Local NGO Stand by Me Lesbos claimed that some locals attacked refugees and tried to stop them from passing through a nearby village. 

The cause of the fire has not yet been confirmed, however one of the blazes is said to have started after a group of refugees confronted police at the camp’s Covid-19 quarantine area. 

The group allegedly believed that the Greek authorities had been lying about positive cases of Covid-19 in the camp in order to impose further restrictions. 

Officers are said to have fired tear gas at the group who responded by lighting a fire to mitigate the effects of the gas. 

Moria was put into total lockdown last week after authorities recorded the first positive cases of Covid-19. There have since been 35 confirmed cases. 

A few days later Greece’s Minister of Migration confirmed plans to turn Moria into a closed controlled camp, signing a contract with a construction firm to start preparatory work. 

It follows six months of partial lockdown at the camp, with restrictions continually extended since April, despite Covid-19 measures being lifted across the rest of the country. 

Mr Hurman said that refugees trapped in Moria had been “absolutely fed up” with the situation. 

At midday on Wednesday NGOs were still blocked from giving aid despite temperatures soaring to 30 degrees, while three special units of riot police landed on the island from Athens. 

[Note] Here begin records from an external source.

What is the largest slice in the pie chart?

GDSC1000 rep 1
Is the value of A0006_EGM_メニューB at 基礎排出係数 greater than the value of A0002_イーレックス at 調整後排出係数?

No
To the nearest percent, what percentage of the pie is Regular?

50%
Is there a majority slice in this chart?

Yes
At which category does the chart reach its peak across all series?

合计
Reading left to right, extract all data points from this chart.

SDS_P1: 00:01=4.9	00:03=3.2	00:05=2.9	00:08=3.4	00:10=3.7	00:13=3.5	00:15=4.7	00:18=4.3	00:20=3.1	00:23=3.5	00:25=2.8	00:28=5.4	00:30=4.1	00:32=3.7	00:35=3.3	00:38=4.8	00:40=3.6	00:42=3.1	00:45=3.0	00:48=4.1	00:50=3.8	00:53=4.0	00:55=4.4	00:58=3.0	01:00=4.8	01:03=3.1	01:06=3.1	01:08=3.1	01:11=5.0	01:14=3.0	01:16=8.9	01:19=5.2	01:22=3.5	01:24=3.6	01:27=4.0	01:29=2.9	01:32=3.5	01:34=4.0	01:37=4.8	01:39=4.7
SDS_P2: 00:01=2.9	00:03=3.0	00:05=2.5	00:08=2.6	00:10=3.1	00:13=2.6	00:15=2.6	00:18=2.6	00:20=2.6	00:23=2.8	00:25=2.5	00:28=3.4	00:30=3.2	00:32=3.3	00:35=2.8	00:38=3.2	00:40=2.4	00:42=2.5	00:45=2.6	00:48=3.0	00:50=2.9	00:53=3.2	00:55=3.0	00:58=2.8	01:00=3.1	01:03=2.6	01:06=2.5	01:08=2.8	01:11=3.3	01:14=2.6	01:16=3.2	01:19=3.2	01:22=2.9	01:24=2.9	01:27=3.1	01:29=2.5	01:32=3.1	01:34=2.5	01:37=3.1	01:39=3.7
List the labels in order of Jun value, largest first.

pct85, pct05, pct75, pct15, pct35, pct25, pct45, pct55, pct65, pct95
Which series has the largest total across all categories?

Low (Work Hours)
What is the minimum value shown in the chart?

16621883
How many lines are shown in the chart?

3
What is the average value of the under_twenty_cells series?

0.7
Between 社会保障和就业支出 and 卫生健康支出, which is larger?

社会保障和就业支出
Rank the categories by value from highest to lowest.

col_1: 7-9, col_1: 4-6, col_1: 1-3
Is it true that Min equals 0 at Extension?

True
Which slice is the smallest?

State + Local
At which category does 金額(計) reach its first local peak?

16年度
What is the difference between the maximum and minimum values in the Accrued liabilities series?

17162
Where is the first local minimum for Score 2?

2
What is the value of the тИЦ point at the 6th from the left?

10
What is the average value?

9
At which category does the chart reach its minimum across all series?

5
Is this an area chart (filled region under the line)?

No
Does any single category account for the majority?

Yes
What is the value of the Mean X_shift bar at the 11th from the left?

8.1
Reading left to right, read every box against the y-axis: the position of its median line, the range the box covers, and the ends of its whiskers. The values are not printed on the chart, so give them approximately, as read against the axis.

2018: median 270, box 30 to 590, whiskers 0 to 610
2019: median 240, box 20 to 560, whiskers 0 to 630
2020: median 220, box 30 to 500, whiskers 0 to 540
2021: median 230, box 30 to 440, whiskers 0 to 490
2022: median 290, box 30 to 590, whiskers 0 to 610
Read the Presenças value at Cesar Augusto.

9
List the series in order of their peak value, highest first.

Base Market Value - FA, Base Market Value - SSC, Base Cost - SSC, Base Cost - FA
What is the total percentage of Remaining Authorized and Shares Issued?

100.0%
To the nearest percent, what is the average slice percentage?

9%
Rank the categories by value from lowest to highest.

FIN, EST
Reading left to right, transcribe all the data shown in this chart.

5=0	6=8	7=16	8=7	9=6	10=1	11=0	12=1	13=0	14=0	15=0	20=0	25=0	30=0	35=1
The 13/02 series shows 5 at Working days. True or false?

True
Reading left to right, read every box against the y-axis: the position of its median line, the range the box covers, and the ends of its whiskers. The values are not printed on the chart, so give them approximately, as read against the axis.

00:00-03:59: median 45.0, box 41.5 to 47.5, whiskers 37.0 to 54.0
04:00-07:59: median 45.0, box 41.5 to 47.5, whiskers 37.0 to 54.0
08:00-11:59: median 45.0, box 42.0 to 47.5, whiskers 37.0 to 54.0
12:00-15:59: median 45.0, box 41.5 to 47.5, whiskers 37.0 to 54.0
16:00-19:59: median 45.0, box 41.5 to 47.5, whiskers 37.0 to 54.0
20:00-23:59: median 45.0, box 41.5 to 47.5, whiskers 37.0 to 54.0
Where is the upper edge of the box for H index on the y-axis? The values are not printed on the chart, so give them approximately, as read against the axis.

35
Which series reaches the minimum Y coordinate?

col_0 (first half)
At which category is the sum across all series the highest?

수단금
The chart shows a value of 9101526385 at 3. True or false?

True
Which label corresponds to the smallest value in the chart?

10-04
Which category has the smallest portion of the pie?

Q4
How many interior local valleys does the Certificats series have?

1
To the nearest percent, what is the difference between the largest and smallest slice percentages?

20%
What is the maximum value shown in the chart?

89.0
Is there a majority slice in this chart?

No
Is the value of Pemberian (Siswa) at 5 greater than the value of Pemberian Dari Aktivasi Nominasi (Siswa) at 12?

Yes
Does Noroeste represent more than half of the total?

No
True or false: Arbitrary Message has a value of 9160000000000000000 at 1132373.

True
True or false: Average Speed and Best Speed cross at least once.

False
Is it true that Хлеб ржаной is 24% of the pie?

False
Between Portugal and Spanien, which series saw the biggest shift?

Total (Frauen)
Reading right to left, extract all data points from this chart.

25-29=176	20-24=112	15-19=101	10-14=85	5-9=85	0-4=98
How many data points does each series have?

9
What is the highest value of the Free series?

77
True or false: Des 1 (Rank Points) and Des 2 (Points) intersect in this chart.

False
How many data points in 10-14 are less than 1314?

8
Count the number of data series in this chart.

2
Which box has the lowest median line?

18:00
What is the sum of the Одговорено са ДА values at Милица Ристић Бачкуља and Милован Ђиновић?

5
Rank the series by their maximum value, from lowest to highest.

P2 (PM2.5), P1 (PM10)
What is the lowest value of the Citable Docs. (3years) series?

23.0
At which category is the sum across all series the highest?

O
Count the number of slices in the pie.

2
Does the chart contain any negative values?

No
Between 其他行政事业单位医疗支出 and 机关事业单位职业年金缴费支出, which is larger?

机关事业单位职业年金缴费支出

Legal Centre Lesvos said that the government’s immediate dispatch of security forces before offering aid "continues their policy of framing migrants as a question of public order and prioritising their securitisation as opposed to the provision of urgent assistance."

“This fire is a visceral manifestation of European policies, which have for years tolerated the containment of migrants in dangerous, overcrowded and insecure conditions,” said Amelia Cooper of the legal NGO group.

“Residents of Moria camp, and migrants in hotspots across Europe, are in situations of manufactured and state-sanctioned vulnerability. This fire was not an accident, it was an inevitability.”